What's happening in Dayton's hospitals?
A week after an Ohio court ordered hospitals to reveal capacity numbers, they still haven't been released
In George Orwell’s book, “Down and Out in Paris and London,” the British essayist found himself a patient, fighting a tremendous back pain and a 103-degree fever while filling out numerous hospital forms in Latin (things haven’t changed in that regard). Orwell’s description of the hospitals in comparison to the 1940s care in England which were the birth of modern medicine couldn’t be more different.
I’ve read Orwell’s novel several times the last nine months since the COVID-19 outbreak. While Orwell was living in poverty and a patient in his work, I find the work relating more to hospital workers. According to National Nurses United, in a September report, over 1,700 health care workers have died from treating COVID-19 in the United States. The report blames the inability of the government to accurately track COVID-19 data for the high number of deaths.
Transparency is a matter of life and death for both healthcare workers and those they treat, so it was with severe disappointment I read hospitals and local health departments have yet to comply with an Ohio court ruling, stating these agencies should provide hospital capacity numbers to media sources and the public. Eye on Ohio, a non-profit state journalism network, sued for this information seven months ago. For the entirety of the epidemic, these numbers haven’t been provided.

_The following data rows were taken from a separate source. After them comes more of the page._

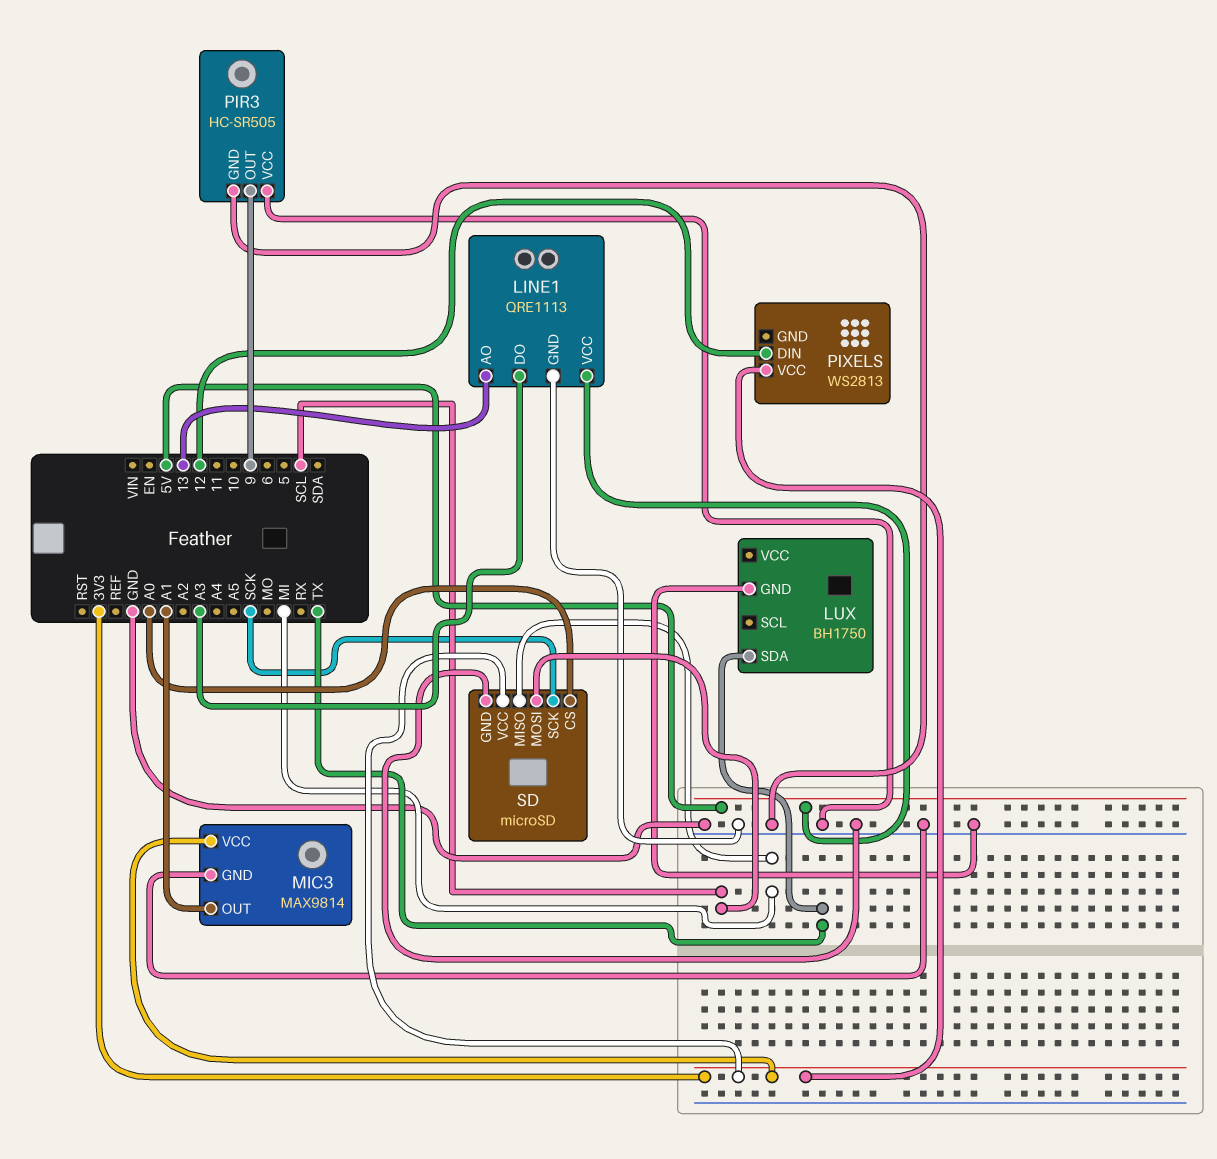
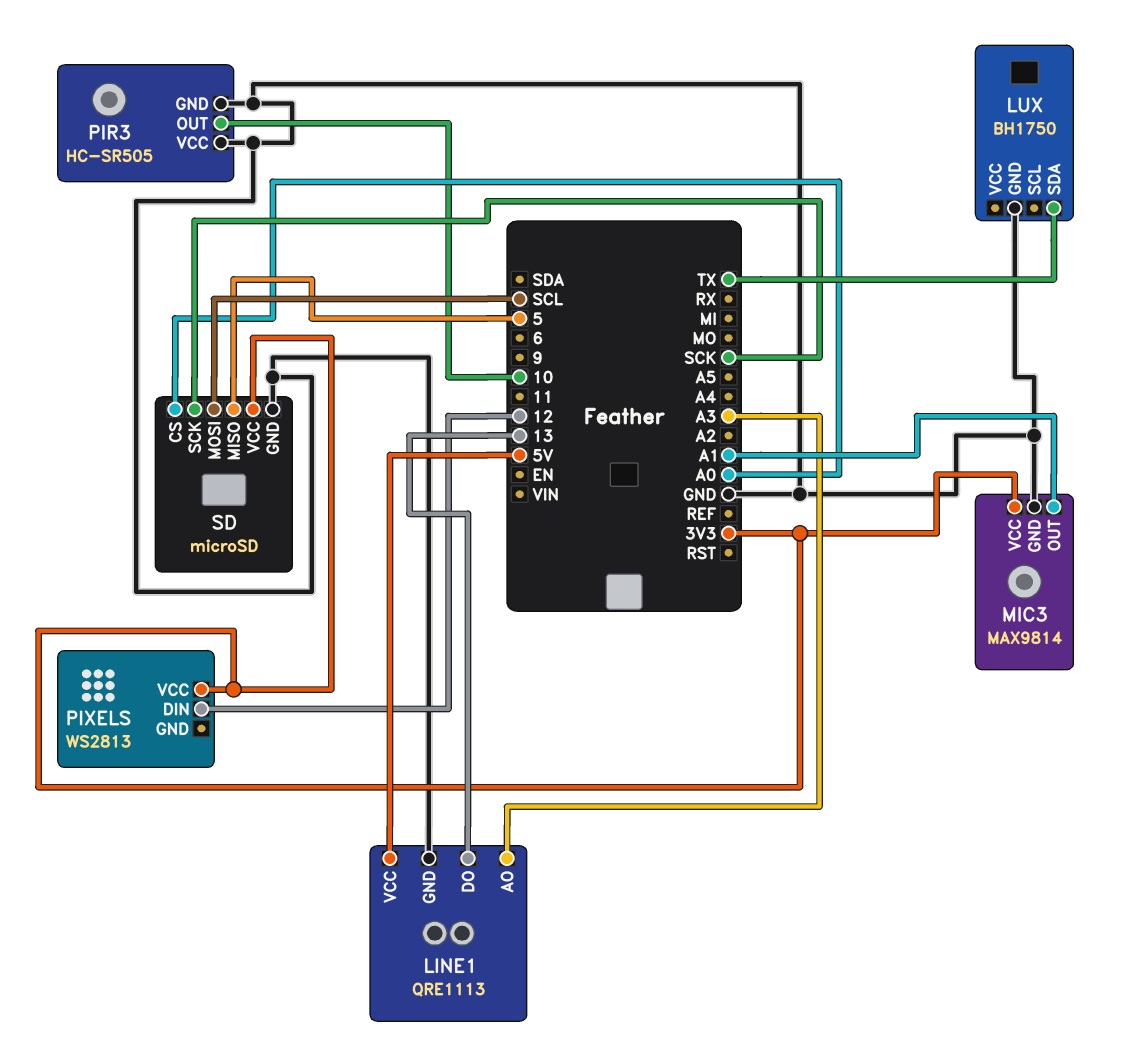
LINE1 pin AO: 13 -> A3
LINE1 pin DO: A3 -> 13
PIR3 pin OUT: 9 -> 10
SD pin MISO: MI -> 5

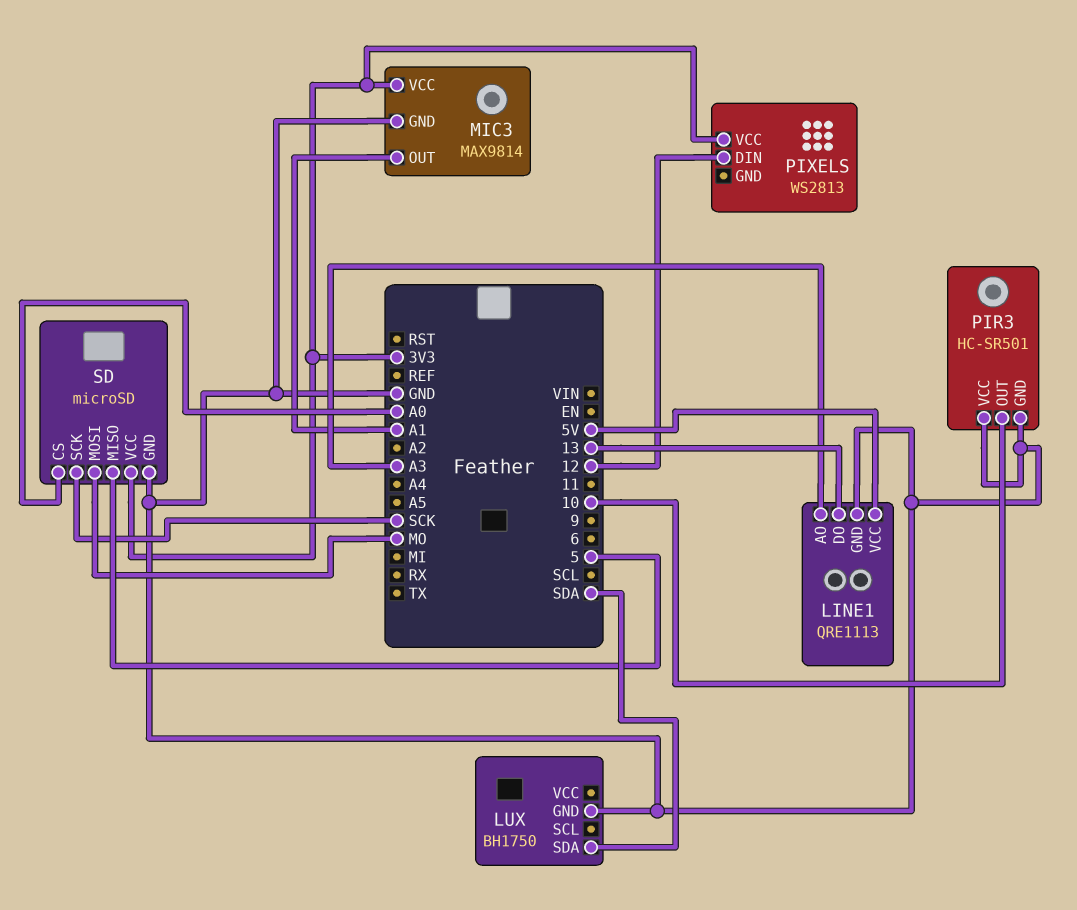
LUX pin SDA: TX -> SDA
PIR3: HC-SR505 -> HC-SR501
SD pin MOSI: SCL -> MO

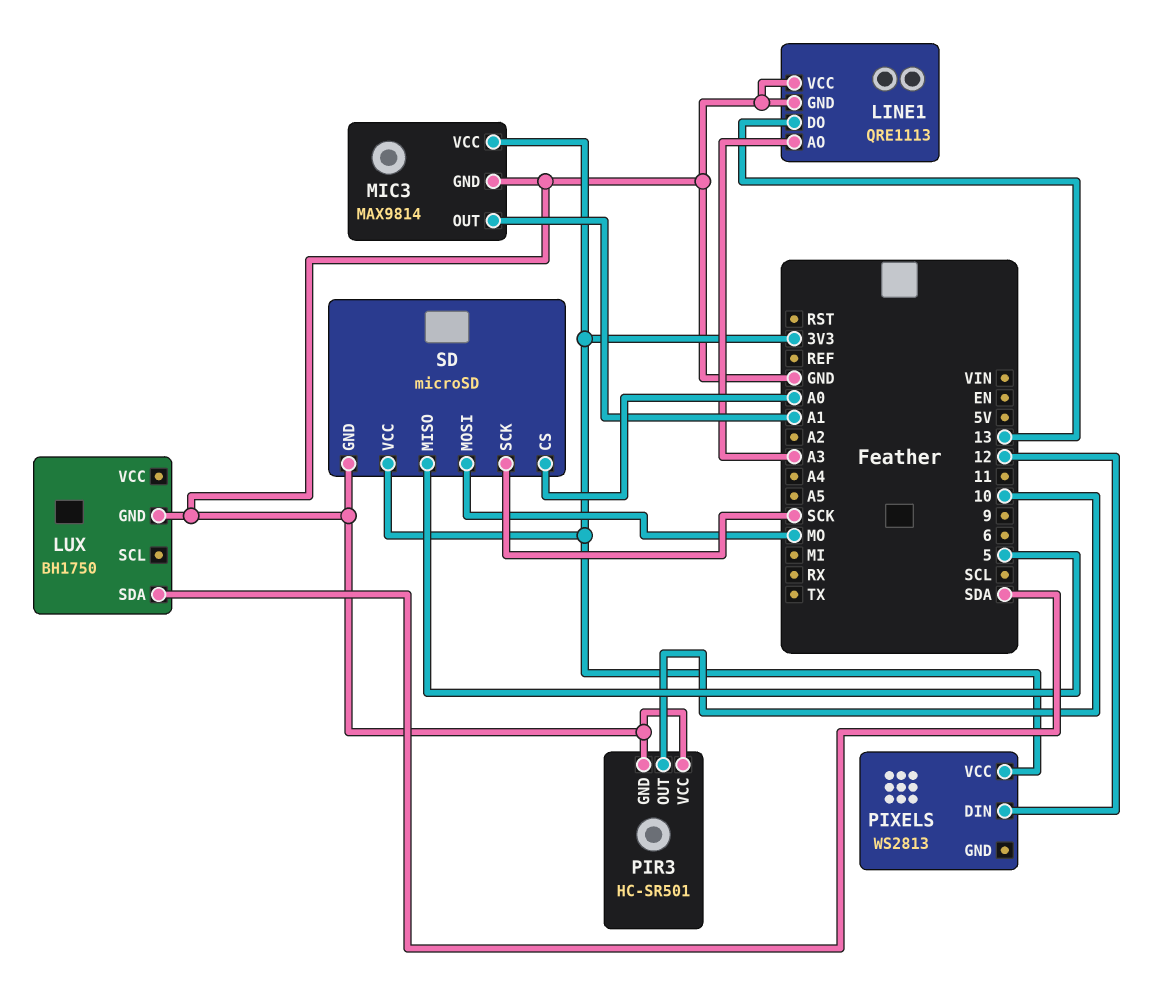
LINE1 pin VCC: 5V -> GND

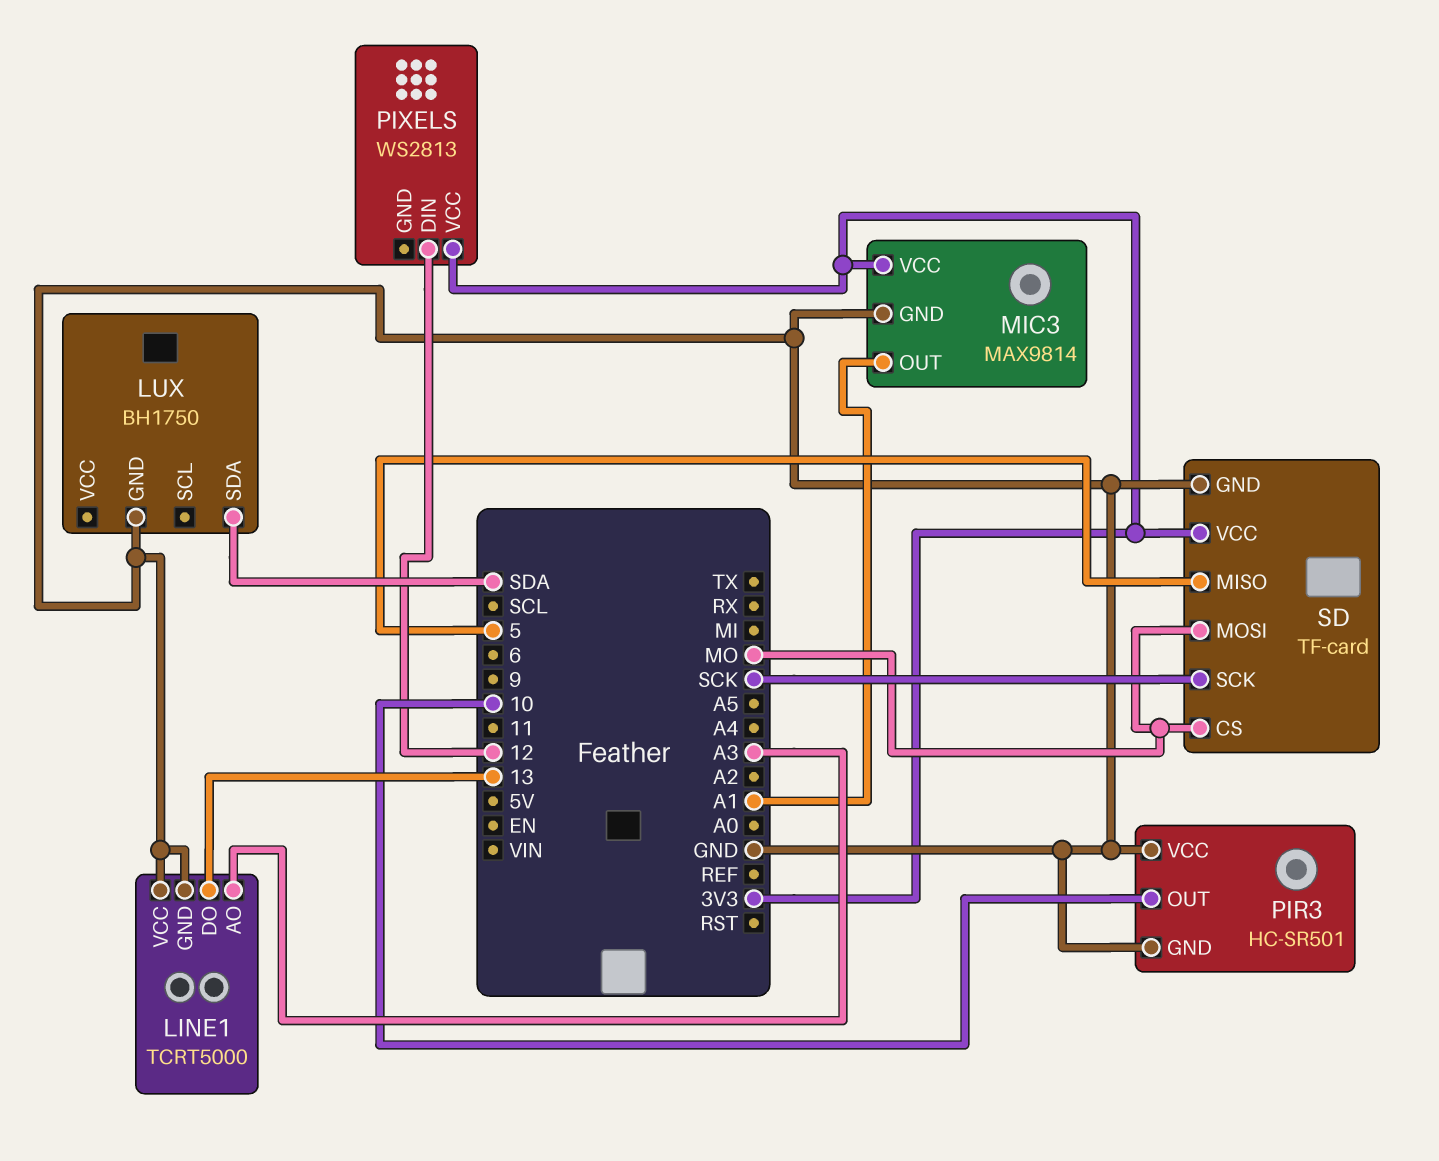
LINE1: QRE1113 -> TCRT5000
SD: microSD -> TF-card
SD pin CS: A0 -> MO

I’ve yet to read any information from hospitals or health departments that justifies why this information is being kept from the public. Hospital media relations often give disparate statements with no concrete information. Given the danger of the pandemic, and with a Governor’s office and state health department exasperated over the lack of mask wearing and social distancing, giving out capacity numbers would be a motivator for the public to work harder to follow mandates.
Regardless, with the state in the middle of an epidemic, not giving capacity numbers is unacceptable. Hospitals have cherry-picked times when to give numbers, such as when the epidemic is in between a surge and patient numbers have dropped. This isn’t something that should be at the disposal of public relations, it should be at the behest of the public interest. So far this has been a massive failure.
If a Dayton-area media outlet (or one in Ohio) has had the kind of access to a COVID-19 intensive care unit presented in an alarming article by the Star Tribune on Sunday (‘No Bed Anywhere’: Minnesota hospitals strained to limit by COVID-19), I’ve yet to read or watch it. Given the culture and political fight over the wearing of masks in public venues and mandates on social gatherings, this is the kind of reporting the public needs to make decisions on these issues. Right now this information isn’t being given to Ohioans or people in the Miami Valley.
This lack of transparency hits hardest for frontline medical workers, those in Emergency Rooms and converted COVID-19 units, and those working at nursing homes. The strain on these workers has been peaking for years, before COVID-19. As rules have changed for health care workers across the board - either insurance, hospitals, Medicare, Medicaid or all mentioned. Healthcare workers have been leaving the industry in high numbers for years and from across the spectrum, this was before COVID-19 turned their jobs into matters of life and death.
While many have predicted a possible collapse of the US healthcare system due to COVID-19, I don’t think they’ve gauged what the finite point might be. The fact is workers are treated as numbers and interchangeable in every industry by numbers people and an ever-more political way of management that’s now the new style of work in every business you can name. It has been killing the health care industry, with COVID-19 there may be no one else left to work by the time there’s a vaccine to administer.